● Given task: Update the rows from the start through the line containing "genus: Pomadasys", replacing "scientific name" with "species" throughout and leaving everything else unchanged.
☆ ☆ ☆ ☆ ☆ ☆ ☆
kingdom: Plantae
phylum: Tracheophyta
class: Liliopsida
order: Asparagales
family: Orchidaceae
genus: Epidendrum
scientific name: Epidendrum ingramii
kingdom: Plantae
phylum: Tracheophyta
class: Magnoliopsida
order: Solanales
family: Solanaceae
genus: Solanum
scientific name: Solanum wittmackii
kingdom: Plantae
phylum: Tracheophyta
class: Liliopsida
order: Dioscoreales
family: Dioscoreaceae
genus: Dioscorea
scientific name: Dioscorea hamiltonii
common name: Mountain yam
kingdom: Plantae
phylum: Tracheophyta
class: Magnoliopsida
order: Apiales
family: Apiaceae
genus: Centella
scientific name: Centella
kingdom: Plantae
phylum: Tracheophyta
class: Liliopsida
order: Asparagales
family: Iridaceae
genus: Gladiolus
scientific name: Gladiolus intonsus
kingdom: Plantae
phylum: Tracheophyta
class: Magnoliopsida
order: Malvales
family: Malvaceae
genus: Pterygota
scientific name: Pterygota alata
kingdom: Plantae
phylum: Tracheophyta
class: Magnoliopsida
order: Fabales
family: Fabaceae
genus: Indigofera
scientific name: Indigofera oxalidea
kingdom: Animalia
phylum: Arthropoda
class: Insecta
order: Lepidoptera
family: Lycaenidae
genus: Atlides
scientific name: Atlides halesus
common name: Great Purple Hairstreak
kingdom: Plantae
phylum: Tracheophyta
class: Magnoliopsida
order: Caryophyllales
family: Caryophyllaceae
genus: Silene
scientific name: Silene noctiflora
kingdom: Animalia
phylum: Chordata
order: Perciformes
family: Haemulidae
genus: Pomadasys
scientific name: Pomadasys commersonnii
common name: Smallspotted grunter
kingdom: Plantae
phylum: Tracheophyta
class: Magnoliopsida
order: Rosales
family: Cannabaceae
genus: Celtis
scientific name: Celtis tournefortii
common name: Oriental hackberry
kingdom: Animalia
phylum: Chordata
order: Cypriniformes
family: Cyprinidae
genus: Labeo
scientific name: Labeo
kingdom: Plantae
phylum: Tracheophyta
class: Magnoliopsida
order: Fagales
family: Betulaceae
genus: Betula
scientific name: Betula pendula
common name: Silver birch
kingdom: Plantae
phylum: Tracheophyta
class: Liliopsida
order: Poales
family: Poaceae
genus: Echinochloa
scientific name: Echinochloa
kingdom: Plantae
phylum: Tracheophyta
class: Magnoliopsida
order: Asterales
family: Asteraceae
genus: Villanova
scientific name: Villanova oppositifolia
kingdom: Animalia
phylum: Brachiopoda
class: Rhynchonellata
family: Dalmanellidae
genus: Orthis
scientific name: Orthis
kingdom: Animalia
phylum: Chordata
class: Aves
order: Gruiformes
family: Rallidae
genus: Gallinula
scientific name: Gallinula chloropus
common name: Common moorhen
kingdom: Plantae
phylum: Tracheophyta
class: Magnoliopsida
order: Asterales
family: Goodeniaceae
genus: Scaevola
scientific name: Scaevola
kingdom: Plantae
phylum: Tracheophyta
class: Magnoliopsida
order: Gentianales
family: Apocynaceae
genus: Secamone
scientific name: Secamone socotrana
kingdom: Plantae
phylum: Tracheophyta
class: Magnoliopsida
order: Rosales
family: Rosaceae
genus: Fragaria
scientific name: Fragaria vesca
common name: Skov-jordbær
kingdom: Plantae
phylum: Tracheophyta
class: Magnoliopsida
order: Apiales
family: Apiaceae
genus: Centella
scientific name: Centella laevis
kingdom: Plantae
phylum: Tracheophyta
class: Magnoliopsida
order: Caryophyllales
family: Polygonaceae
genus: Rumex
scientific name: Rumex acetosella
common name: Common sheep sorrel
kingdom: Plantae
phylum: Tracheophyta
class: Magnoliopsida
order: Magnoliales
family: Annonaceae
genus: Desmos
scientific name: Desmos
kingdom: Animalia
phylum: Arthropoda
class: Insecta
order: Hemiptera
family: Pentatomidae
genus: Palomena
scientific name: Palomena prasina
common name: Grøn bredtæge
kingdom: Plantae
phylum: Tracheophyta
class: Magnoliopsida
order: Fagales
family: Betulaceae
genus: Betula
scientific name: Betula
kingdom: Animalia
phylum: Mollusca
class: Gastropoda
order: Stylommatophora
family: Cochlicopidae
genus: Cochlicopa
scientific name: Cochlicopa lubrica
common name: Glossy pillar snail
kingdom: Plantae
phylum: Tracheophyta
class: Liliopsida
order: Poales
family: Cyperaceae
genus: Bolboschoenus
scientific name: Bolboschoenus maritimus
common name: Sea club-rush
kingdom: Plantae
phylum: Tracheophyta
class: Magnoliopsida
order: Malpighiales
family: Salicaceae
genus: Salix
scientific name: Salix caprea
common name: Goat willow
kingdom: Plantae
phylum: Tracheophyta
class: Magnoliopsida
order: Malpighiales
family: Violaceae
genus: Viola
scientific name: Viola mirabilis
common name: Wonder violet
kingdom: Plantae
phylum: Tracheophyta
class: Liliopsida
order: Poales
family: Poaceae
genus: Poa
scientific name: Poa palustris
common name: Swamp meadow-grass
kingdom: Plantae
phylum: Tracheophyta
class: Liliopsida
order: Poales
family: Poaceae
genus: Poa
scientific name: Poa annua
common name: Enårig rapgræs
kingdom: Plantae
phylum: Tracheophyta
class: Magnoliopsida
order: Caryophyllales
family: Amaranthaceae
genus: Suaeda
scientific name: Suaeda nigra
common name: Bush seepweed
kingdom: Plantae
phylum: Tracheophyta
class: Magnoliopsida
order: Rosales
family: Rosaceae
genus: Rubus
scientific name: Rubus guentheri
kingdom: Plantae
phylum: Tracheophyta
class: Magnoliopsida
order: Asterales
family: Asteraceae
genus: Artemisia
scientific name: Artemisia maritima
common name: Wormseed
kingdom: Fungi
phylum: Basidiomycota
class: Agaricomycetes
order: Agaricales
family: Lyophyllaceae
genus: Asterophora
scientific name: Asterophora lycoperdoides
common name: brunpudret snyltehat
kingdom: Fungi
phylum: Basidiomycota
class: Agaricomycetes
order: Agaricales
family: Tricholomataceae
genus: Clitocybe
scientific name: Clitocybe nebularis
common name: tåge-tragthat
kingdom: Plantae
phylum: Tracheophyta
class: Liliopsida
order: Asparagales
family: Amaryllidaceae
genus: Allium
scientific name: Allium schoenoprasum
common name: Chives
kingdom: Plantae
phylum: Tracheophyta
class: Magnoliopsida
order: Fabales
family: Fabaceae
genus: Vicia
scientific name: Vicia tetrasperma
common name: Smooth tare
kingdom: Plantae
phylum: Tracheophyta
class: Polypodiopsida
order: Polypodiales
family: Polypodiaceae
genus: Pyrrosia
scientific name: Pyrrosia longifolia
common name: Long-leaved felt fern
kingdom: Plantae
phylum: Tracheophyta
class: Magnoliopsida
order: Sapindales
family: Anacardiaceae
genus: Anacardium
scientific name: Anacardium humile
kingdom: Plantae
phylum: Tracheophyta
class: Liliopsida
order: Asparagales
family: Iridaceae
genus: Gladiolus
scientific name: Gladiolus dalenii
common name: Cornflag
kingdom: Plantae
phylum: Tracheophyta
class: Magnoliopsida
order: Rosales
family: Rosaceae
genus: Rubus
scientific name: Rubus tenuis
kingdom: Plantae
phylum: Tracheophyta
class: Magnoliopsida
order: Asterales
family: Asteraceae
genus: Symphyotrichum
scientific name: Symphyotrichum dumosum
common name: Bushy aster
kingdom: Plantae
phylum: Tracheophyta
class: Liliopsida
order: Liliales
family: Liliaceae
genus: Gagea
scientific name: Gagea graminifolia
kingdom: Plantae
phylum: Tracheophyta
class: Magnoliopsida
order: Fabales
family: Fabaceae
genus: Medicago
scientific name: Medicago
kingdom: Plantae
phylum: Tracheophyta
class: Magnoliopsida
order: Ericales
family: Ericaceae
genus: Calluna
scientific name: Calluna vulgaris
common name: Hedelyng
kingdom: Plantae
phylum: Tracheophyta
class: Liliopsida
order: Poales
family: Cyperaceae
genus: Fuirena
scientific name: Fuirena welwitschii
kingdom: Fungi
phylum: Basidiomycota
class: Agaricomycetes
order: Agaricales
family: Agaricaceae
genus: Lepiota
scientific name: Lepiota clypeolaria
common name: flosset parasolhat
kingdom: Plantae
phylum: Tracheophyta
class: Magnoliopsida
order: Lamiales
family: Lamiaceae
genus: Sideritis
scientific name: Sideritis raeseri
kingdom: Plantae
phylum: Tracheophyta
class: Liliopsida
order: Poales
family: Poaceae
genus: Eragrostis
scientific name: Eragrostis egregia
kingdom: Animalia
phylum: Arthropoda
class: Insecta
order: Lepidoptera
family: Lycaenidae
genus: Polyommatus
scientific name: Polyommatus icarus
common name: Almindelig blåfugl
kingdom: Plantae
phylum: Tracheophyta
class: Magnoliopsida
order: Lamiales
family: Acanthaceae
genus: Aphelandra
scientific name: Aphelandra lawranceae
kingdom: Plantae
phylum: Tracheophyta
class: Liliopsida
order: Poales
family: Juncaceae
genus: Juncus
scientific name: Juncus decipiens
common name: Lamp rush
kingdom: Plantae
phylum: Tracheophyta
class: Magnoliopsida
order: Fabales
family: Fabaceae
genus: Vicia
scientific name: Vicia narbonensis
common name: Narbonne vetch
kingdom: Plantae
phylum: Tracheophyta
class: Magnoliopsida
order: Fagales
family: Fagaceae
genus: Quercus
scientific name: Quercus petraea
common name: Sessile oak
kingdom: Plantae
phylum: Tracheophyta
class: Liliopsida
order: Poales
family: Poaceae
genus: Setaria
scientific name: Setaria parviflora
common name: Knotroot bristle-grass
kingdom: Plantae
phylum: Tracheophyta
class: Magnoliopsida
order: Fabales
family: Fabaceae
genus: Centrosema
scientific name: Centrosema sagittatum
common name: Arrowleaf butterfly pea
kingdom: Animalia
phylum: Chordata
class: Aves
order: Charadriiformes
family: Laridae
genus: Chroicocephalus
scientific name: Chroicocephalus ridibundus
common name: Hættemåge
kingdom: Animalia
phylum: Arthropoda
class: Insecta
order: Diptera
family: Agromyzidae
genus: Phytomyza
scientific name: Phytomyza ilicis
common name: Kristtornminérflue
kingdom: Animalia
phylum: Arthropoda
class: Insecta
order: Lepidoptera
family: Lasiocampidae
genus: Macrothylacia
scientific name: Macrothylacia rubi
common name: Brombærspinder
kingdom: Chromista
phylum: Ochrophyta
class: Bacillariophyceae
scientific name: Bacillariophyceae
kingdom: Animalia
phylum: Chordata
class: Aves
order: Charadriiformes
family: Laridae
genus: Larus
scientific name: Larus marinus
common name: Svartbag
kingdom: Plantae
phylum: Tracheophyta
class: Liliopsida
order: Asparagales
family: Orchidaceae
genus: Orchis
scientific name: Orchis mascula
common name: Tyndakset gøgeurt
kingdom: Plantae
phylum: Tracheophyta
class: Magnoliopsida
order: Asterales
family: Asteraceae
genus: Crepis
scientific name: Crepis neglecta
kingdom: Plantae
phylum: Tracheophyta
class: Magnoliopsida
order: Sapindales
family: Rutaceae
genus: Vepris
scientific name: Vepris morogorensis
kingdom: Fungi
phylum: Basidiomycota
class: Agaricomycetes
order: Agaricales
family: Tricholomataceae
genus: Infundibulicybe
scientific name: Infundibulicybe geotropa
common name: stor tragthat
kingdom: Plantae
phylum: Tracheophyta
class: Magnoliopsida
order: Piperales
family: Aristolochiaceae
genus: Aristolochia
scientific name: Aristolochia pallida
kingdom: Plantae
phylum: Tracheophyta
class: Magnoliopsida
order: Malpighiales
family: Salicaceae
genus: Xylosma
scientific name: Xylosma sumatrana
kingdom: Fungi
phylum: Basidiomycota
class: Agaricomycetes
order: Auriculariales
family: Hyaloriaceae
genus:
☆ ☆ ☆ ☆ ☆ ☆ ☆
● Result for this exercise:
kingdom: Plantae
phylum: Tracheophyta
class: Liliopsida
order: Asparagales
family: Orchidaceae
genus: Epidendrum
species: Epidendrum ingramii
kingdom: Plantae
phylum: Tracheophyta
class: Magnoliopsida
order: Solanales
family: Solanaceae
genus: Solanum
species: Solanum wittmackii
kingdom: Plantae
phylum: Tracheophyta
class: Liliopsida
order: Dioscoreales
family: Dioscoreaceae
genus: Dioscorea
species: Dioscorea hamiltonii
common name: Mountain yam
kingdom: Plantae
phylum: Tracheophyta
class: Magnoliopsida
order: Apiales
family: Apiaceae
genus: Centella
species: Centella
kingdom: Plantae
phylum: Tracheophyta
class: Liliopsida
order: Asparagales
family: Iridaceae
genus: Gladiolus
species: Gladiolus intonsus
kingdom: Plantae
phylum: Tracheophyta
class: Magnoliopsida
order: Malvales
family: Malvaceae
genus: Pterygota
species: Pterygota alata
kingdom: Plantae
phylum: Tracheophyta
class: Magnoliopsida
order: Fabales
family: Fabaceae
genus: Indigofera
species: Indigofera oxalidea
kingdom: Animalia
phylum: Arthropoda
class: Insecta
order: Lepidoptera
family: Lycaenidae
genus: Atlides
species: Atlides halesus
common name: Great Purple Hairstreak
kingdom: Plantae
phylum: Tracheophyta
class: Magnoliopsida
order: Caryophyllales
family: Caryophyllaceae
genus: Silene
species: Silene noctiflora
kingdom: Animalia
phylum: Chordata
order: Perciformes
family: Haemulidae
genus: Pomadasys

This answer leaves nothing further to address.